Hereditary Coproporphyria (HCP)
HCP is an inherited autosomal dominant and a rare recessive disorder form of hepatic porphyria and less common than AIP, though latent HCP and HCP-carriers are being increasingly recognized. The prevalence of HCP in Denmark is approximately 2 per million. HCP is the least prevalent of the three principal types of acute porphyria: AIP, VP, and HCP. However, symptoms in HCP may be less frequent than in AIP or VP. Environmental or physiologic factors play a role in the pathogenesis of acute attack (Badminton and Elder, 2005).

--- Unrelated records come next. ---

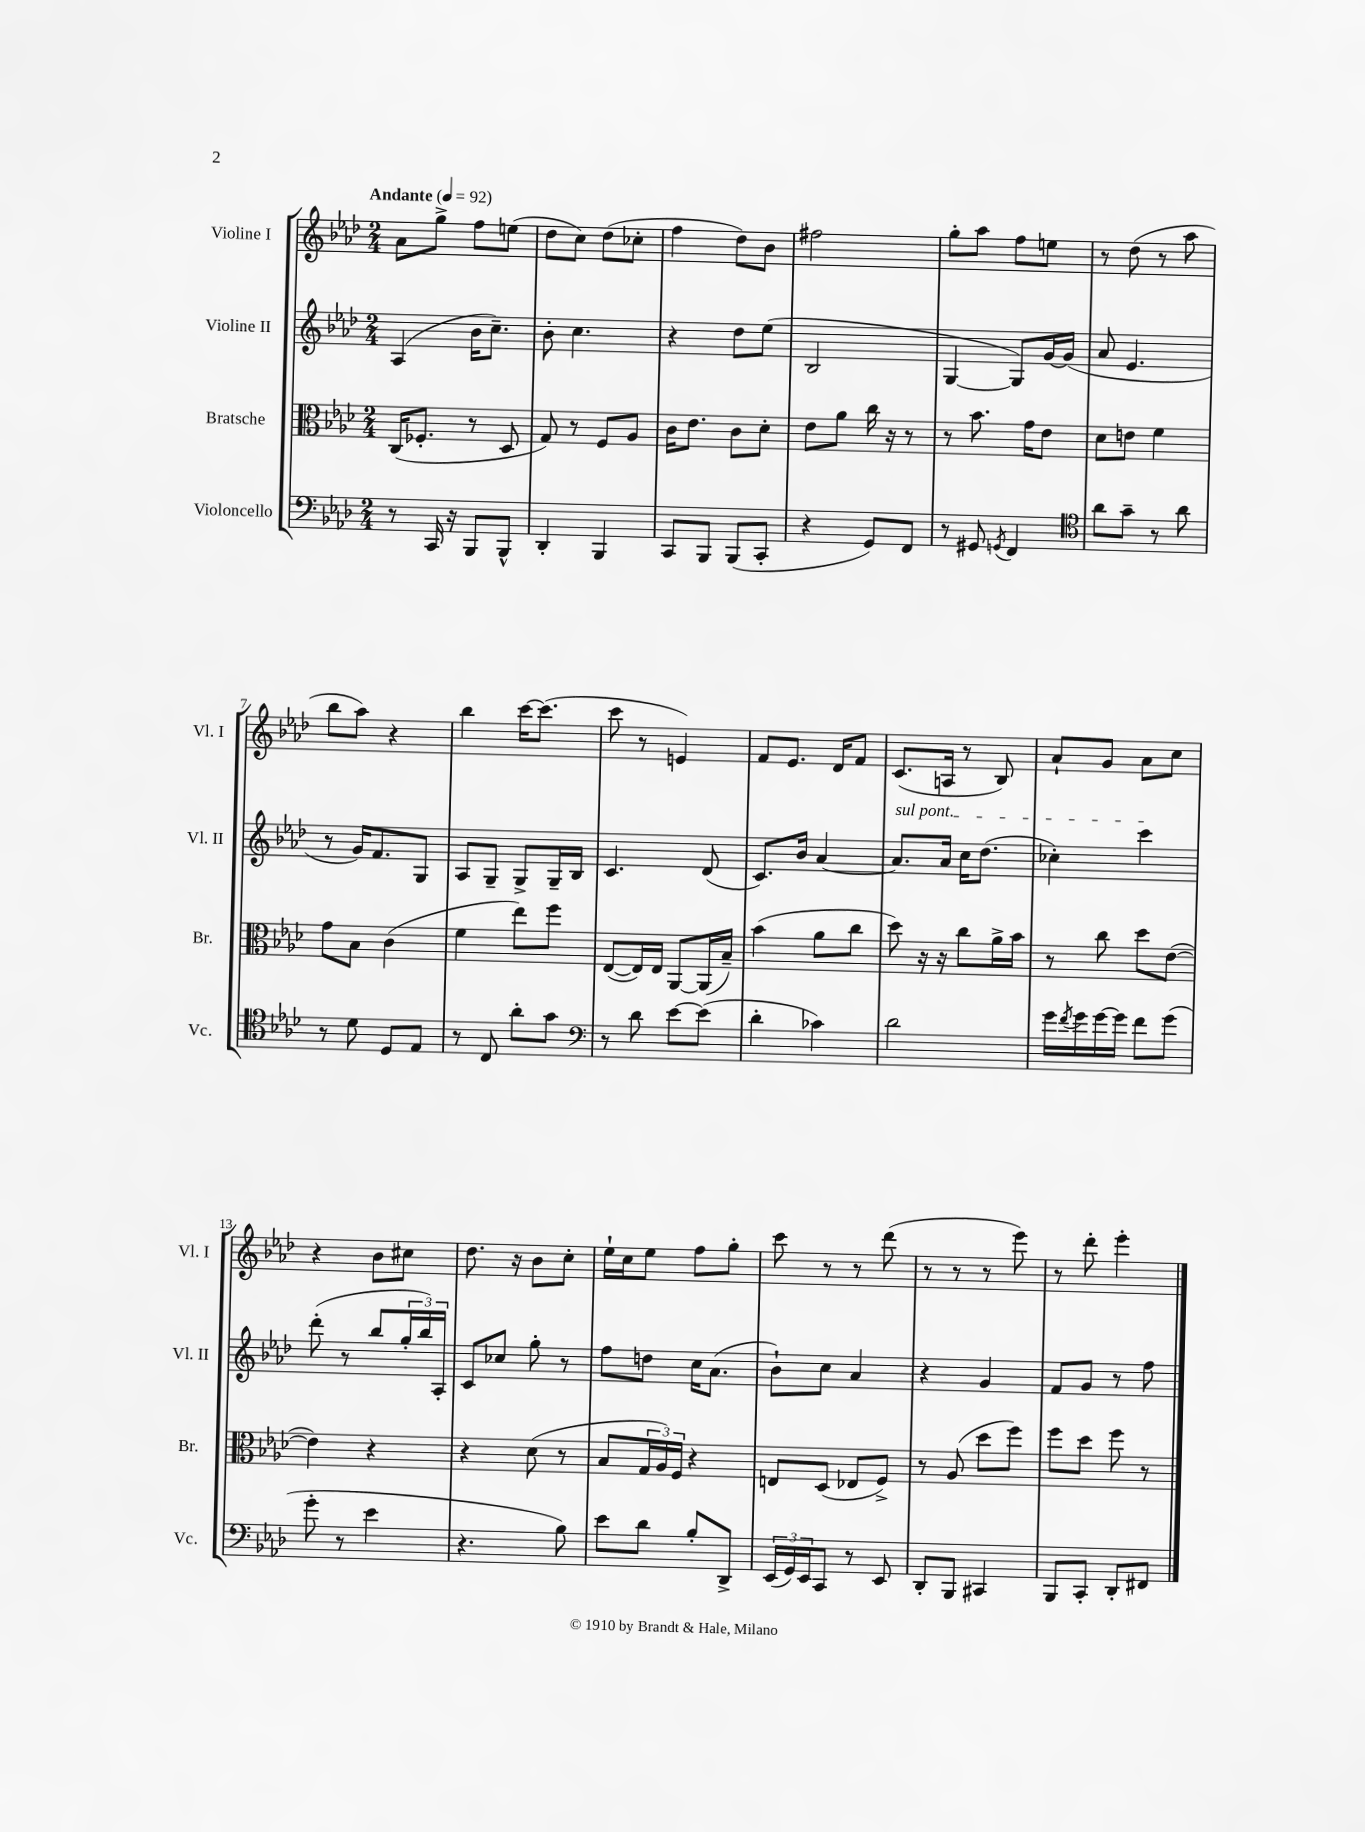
<<
\new StaffGroup <<
\new Staff = "s0" \with { instrumentName = "Violine I" shortInstrumentName = "Vl. I" } {
    \clef treble \key aes \major \numericTimeSignature \time 2/4 \tempo "Andante" 4 = 92
    aes'8 g''8-> f''8 e''8( |
    des''8 c''8) des''8( ces''8-. |
    f''4 des''8) bes'8 |
    fis''2 |
    g''8-. aes''8 f''8 e''8 |
    r8 des''8( r8 aes''8 |
    bes''8 aes''8) r4 |
    bes''4 c'''16~ c'''8.( |
    c'''8 r8 e'4) |
    f'8 ees'8. des'16 f'8 |
    c'8.( a16 r8 bes8) |
    aes'8-! g'8 aes'8 c''8 |
    r4 bes'8 cis''8 |
    des''8. r16 bes'8 c''8-. |
    ees''16-! c''16 ees''8 f''8 g''8-. |
    c'''8 r8 r8 des'''8( |
    r8 r8 r8 ees'''8) |
    r8 des'''8-. ees'''4-. \bar "|." |
}
\new Staff = "s1" \with { instrumentName = "Violine II" shortInstrumentName = "Vl. II" } {
    \clef treble \key aes \major \numericTimeSignature \time 2/4
    aes4( bes'16 c''8.--) |
    bes'8-. c''4. |
    r4 des''8 ees''8( |
    bes2 |
    g4~ g8) g'16~ g'16( |
    aes'8 ees'4. |
    r8 g'16) f'8. g8 |
    aes8 g8-- g8-> g16-- bes16 |
    c'4. des'8( |
    c'8.) bes'16 aes'4~ |
    \once \override TextSpanner.bound-details.left.text = \markup { \italic "sul pont." } aes'8.\startTextSpan aes'16 c''16 des''8.( |
    ces''4-.) c'''4\stopTextSpan |
    des'''8-.( r8 bes''8 \tuplet 3/2 { g''16-. bes''16) aes16-. } |
    c'8 ces''8 g''8-. r8 |
    f''8 d''8 c''16 aes'8.( |
    bes'8-!) c''8 aes'4 |
    r4 g'4 |
    f'8 g'8 r8 f''8 \bar "|." |
}
\new Staff = "s2" \with { instrumentName = "Bratsche" shortInstrumentName = "Br." } {
    \clef alto \key aes \major \numericTimeSignature \time 2/4
    c16( fes8.-. r8 des8 |
    g8) r8 f8 aes8 |
    c'16 ees'8. c'8 des'8-. |
    ees'8 aes'8 c''16 r16 r8 |
    r8 bes'8. g'16 ees'8 |
    des'8 e'8 f'4 |
    g'8 bes8 c'4( |
    f'4 ees''8) f''8 |
    ees8~( ees16) ees16 aes,8~ aes,16( bes16--) |
    bes'4( aes'8 c''8 |
    des''8) r16 r16 c''8 aes'16-> bes'16 |
    r8 c''8 des''8 ees'8~( |
    ees'4) r4 |
    r4 des'8( r8 |
    bes8 \tuplet 3/2 { g16 aes16) f16 } r4 |
    e8 des8( ees8 f8->) |
    r8 aes8( des''8 f''8) |
    f''8 des''8 f''8 r8 \bar "|." |
}
\new Staff = "s3" \with { instrumentName = "Violoncello" shortInstrumentName = "Vc." } {
    \clef bass \key aes \major \numericTimeSignature \time 2/4
    r8 c,16 r16 bes,,8 bes,,8-^ |
    des,4-. bes,,4 |
    c,8 bes,,8 bes,,8( c,8-. |
    r4 g,8) f,8 |
    r8 gis,8 \acciaccatura { g,8 } f,4 |
    \clef tenor aes'8 g'8-- r8 aes'8 |
    r8 des'8 des8 ees8 |
    r8 c8 aes'8-. g'8 |
    \clef bass r8 des'8 ees'8~ ees'8( |
    des'4-. ces'4) |
    des'2 |
    g'16 \acciaccatura { f'8 } g'16 g'16~ g'16 f'8 g'8( |
    g'8-. r8 ees'4 |
    r4. bes8) |
    ees'8 des'8 bes8-. des,8-> |
    \tuplet 3/2 { ees,16( g,16) ees,16 } c,8 r8 ees,8 |
    des,8-. bes,,8 cis,4 |
    bes,,8 c,8-. des,8-. fis,8 \bar "|." |
}
>>
>>
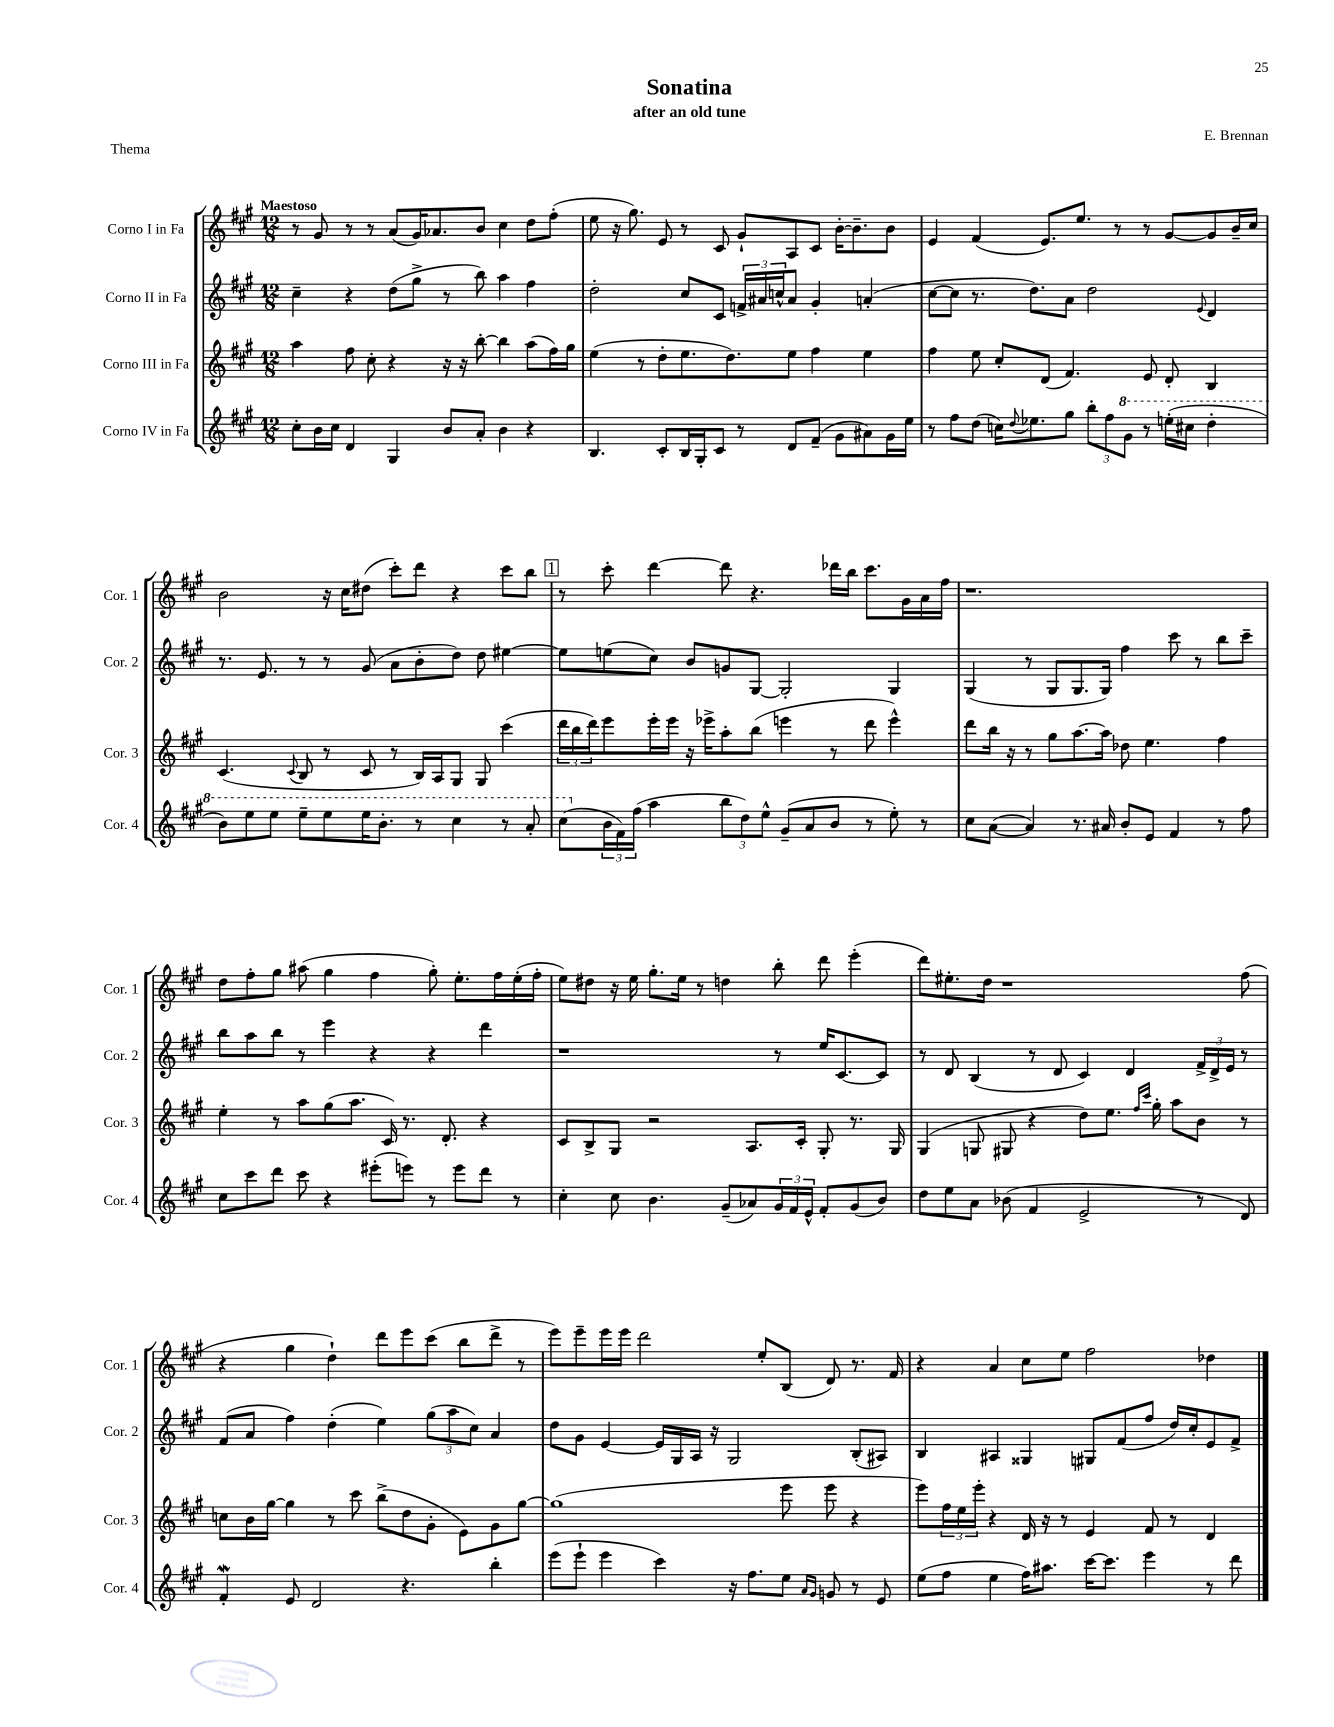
\header { title = "Sonatina" composer = "E. Brennan" subtitle = "after an old tune" piece = "Thema" }
<<
\new StaffGroup <<
\new Staff = "s0" \with { instrumentName = "Corno I in Fa" shortInstrumentName = "Cor. 1" } {
    \clef treble \key a \major \numericTimeSignature \time 12/8 \tempo "Maestoso"
    r8 gis'8 r8 r8 a'8( gis'16) aes'8. b'8 cis''4 d''8 fis''8-.( |
    e''8 r16 gis''8.) e'8 r8 cis'8 gis'8-! a8 cis'8 b'16~-. b'8.-- b'8 |
    e'4 fis'4( e'8.) e''8. r8 r8 gis'8~ gis'8 b'16-- cis''16 |
    b'2 r16 cis''16 dis''8( cis'''8-.) d'''8 r4 cis'''8 b''8 |
    \mark \markup { \box "1" } r8 cis'''8-. d'''4~ d'''8 r4. des'''16 b''16 cis'''8. gis'16 a'16 fis''16 |
    r1. |
    d''8 fis''8-. gis''8 ais''8( gis''4 fis''4 gis''8-.) e''8.-. fis''16 e''16-.( fis''16-. |
    e''8) dis''8 r16 e''16 gis''8.-. e''16 r8 d''4 b''8-. d'''8 e'''4-.( |
    d'''8) eis''8.-. d''16 r1 fis''8( |
    r4 gis''4 d''4-!) d'''8 e'''8 cis'''8( b''8 d'''8-> r8 |
    e'''8) e'''8-- e'''16 e'''16 d'''2 e''8-. b8( d'8) r8. fis'16 |
    r4 a'4 cis''8 e''8 fis''2 des''4 \bar "|." |
}
\new Staff = "s1" \with { instrumentName = "Corno II in Fa" shortInstrumentName = "Cor. 2" } {
    \clef treble \key a \major \numericTimeSignature \time 12/8
    cis''4-- r4 d''8( gis''8-> r8 b''8) a''4 fis''4 |
    d''2-. cis''8 cis'8 \tuplet 3/2 { f'16-> ais'16 c''16-^ } ais'8 gis'4-. a'4-.( |
    cis''8~ cis''8 r8. d''8.) a'8 d''2 \appoggiatura { e'8 } d'4 |
    r8. e'8. r8 r8 gis'8( a'8 b'8-. d''8) d''8 eis''4~ |
    \mark \markup { \box "1" } eis''8 e''8( cis''8) b'8 g'8 gis8~ gis2-. gis4 |
    gis4( r8 gis8 gis8. gis16) fis''4 cis'''8 r8 b''8 cis'''8-- |
    b''8 a''8 b''8 r8 e'''4 r4 r4 d'''4 |
    r1 r8 e''16 cis'8.~ cis'8 |
    r8 d'8 b4( r8 d'8 cis'4) d'4 \tuplet 3/2 { fis'16-> d'16-> e'16 } r8 |
    fis'8( a'8 fis''4) d''4-.( e''4) \tuplet 3/2 { gis''8( a''8 cis''8) } a'4 |
    d''8 gis'8 e'4~ e'16 gis16 a16 r16 gis2 b8-.( ais8) |
    b4 ais4 gisis4 gis8 fis'8( fis''8 d''16) cis''16-. e'8 fis'8-> \bar "|." |
}
\new Staff = "s2" \with { instrumentName = "Corno III in Fa" shortInstrumentName = "Cor. 3" } {
    \clef treble \key a \major \numericTimeSignature \time 12/8
    a''4 fis''8 cis''8-. r4 r16 r16 b''8~-. b''4 a''8( fis''16) gis''16 |
    e''4( r8 d''8-. e''8. d''8.) e''8 fis''4 e''4 |
    fis''4 e''8 cis''8-. d'8( fis'4.) e'8 d'8-. b4 |
    cis'4.( \appoggiatura { cis'8 } b8 r8 cis'8 r8 b16) a16 gis8 gis8 cis'''4( |
    \mark \markup { \box "1" } \tuplet 3/2 { d'''16 b''16 d'''16) } e'''8 e'''16-. e'''16 r16 ees'''16-> a''8-. b''8( e'''4 r8 d'''8 e'''4-^) |
    d'''8 b''16 r16 r8 gis''8 a''8.~ a''16 des''8 e''4. fis''4 |
    e''4-. r8 a''8 gis''8( a''8. cis'16) r8. d'8.-. r4 |
    cis'8 b8-> gis8 r2 a8. cis'16-. gis8-. r8. gis16 |
    gis4( g8 gis8 r4 d''8) e''8. \grace { fis''16 cis'''16 } gis''16-. a''8 b'8 r8 |
    c''8 b'16 gis''16~ gis''4 r8 cis'''8 b''8->( d''8 gis'8-. e'8) gis'8 gis''8~ |
    gis''1( e'''8 e'''8 r4 |
    e'''8) \tuplet 3/2 { fis''16 e''16 e'''16-. } r4 d'16 r16 r8 e'4 fis'8 r8 d'4 \bar "|." |
}
\new Staff = "s3" \with { instrumentName = "Corno IV in Fa" shortInstrumentName = "Cor. 4" } {
    \clef treble \key a \major \numericTimeSignature \time 12/8
    cis''8-. b'16 cis''16 d'4 gis4 b'8 a'8-. b'4 r4 |
    b4. cis'8-. b16 gis16-. cis'8 r8 d'8 fis'8--( gis'8 ais'8) gis'16 e''16 |
    r8 fis''8 d''8( c''16) \appoggiatura { d''8 } ees''8. gis''8 \tuplet 3/2 { b''8-. fis''8 \ottava #1 gis''8 } r8 e'''!16-.( cis'''!16 d'''4-. |
    b''8) e'''8 e'''8 e'''8-- e'''8 e'''16 b''8.-. r8 cis'''4 r8 a''8-. |
    \mark \markup { \box "1" } cis'''8( \ottava #0 \tuplet 3/2 { b'16 fis'16) fis''16( } a''4 \tuplet 3/2 { b''8 d''8) e''8-^ } gis'8--( a'8 b'8 r8 e''8-.) r8 |
    cis''8 a'8~( a'4) r8. ais'16 b'8-. e'8 fis'4 r8 fis''8 |
    cis''8 cis'''8 d'''8 cis'''8 r4 eis'''8-.( e'''8) r8 e'''8 d'''8 r8 |
    cis''4-. cis''8 b'4. gis'8--( aes'8) \tuplet 3/2 { gis'16 fis'16 e'16-^ } fis'8-. gis'8( b'8) |
    d''8 e''8 a'8 bes'8( fis'4 e'2-> r8 d'8) |
    fis'4-.\mordent e'8 d'2 r4. b''4-. |
    e'''8( e'''8-! e'''4 cis'''4) r16 fis''8. e''8 \grace { a'16 gis'16 } g'8 r8 e'8 |
    e''8( fis''8 e''4 fis''16) ais''8. cis'''16~ cis'''8. e'''4 r8 d'''8 \bar "|." |
}
>>
>>
\layout { \context { \Score \remove "Bar_number_engraver" } }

2.2.1. Clinical features of HCP
HCP is an acute hepatic porphyria with neurovisceral symptoms, usually occurring as attacks that are indistinguishable from those in AIP (Bissell et al., 2012). Attacks typically start with low-grade abdominal pain that slowly increases over a period of hours or days, often with nausea and vomiting. Sometimes pain is predominantly in the back or extremities. A motor neuropathy may develop over a period of days or weeks if not treated. The neuropathy and weakness is often first noted proximally in the arms and legs, and may then progress distally. Respiratory insufficiency may result from impaired innervation of the diaphragm and respiratory muscles. Acute attacks are often associated with use of certain medications, caloric deprivation, and luteal phase increases in progesterone. About 20% of those with an acute attack report photosensitivity although bullae and skin fragility are much less common than in VP (Anderson et al., 2005 and 2014; Anderson and Lee, 2010). Of 46 individuals tested in Germany with acute HCP, 90% had abdominal pain; only 13% had cutaneous findings despite substantial overproduction of coproporphyrin (Kühnel et al 2000). An earlier British study of 111 individuals with HCP reported similar findings (Brodie et al., 1977).
Although disease-causing CPOX mutations occur equally in males and females, acute attacks are much more frequent in women, mainly between ages 16 and 45 years (the years of active ovulation). Chronic cutaneous HCP is suspected in individuals with bullae and fragility of light-exposed skin which result in depigmented scars; however, the cutaneous signs occur in only a minority of heterozygotes, even during an acute attack. In general, HCP is milder than AIP and is associated with fewer attacks. For example, in 32 members of an Australian family, 14 (including 10 adults) were determined to have HCP on the basis of a high fecal coproporphyrin III/I ratio and/or low lymphocyte CPOX enzyme activity, but only one had clinical symptoms of porphyria (Blake et al., 1992).
In rare homozygous cases of HCP, a CPOX mutation is inherited from each parent, with at least one of the mutant alleles expressing some enzyme activity. Characteristically, photosensitivity and chronic neurological manifestations begin in childhood, but acute attacks are seldom described (Schmitt et al., 2005).
2.2.2. Etiology and Pathogenesis of HCP
Like AIP and VP, HCP is inherited in an autosomal dominant manner with low penetrance. Heme production in most heterozygotes appears to be adequate. HCP results from coproporphyrinogen oxidase (CPOX) deficiency. At least 64 CPOX gene mutations involving all seven exons have been identified in different HCP families, including missense and nonsense mutations, large and small deletions and insertions, and splice site mutations (Rosipal et al., 1999; Schmitt et al., 2005; HGMD, 2014), as well as a few large deletions (Whatley et al., 2009; Barbaro et al., 2012). The enzyme functions as a homodimer, and some CPOX mutations may disrupt dimer formation (Lee et al., 2005). Homozygous cases of HCP have more severe CPOX deficiency, with onset of the disease in childhood.
CPOX catalyzes the 2-step decarboxylation of coproporphyrinogen III to protoporphyrinogen IX. Certain CPOX mutations release the substrate after one decarboxylation as harderoporphyrinogen, a tricarboxylate porphyrinogen that is then oxidized to the corresponding porphyrin. Homozygotes for these mutations have some distinct features, such as hemolysis early in life, whereas heterozygotes are similar to other HCP patients.
Because of reduced penetrance, many individuals with a CPOX mutation have no signs or symptoms of HCP. Given the rarity of acute attacks of HCP relative to AIP, it is suspected that only a small minority of CPOX heterozygotes express the clinical disease.